### What is needed
Rewrite the text of all the records below, replacing every "Lara" with "Nora" and changing nothing else. Leave the pictures out of your answer.

START Data extract

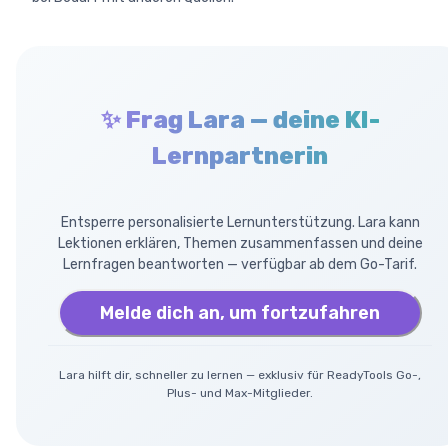
✨ Frag Lara — deine KI-
Lernpartnerin
Entsperre personalisierte Lernunterstützung. Lara kann
Lektionen erklären, Themen zusammenfassen und deine
Lernfragen beantworten — verfügbar ab dem Go-Tarif.
Melde dich an, um fortzufahren
Lara hilft dir, schneller zu lernen — exklusiv für ReadyTools Go-,
Plus- und Max-Mitglieder.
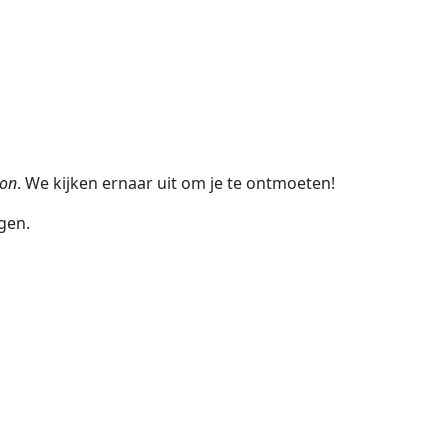
ton
. We kijken ernaar uit om je te ontmoeten!
gen.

END Data extract

### Written response
✨ Frag Nora — deine KI-
Lernpartnerin
Entsperre personalisierte Lernunterstützung. Nora kann
Lektionen erklären, Themen zusammenfassen und deine
Lernfragen beantworten — verfügbar ab dem Go-Tarif.
Melde dich an, um fortzufahren
Nora hilft dir, schneller zu lernen — exklusiv für ReadyTools Go-,
Plus- und Max-Mitglieder.
ton
. We kijken ernaar uit om je te ontmoeten!
gen.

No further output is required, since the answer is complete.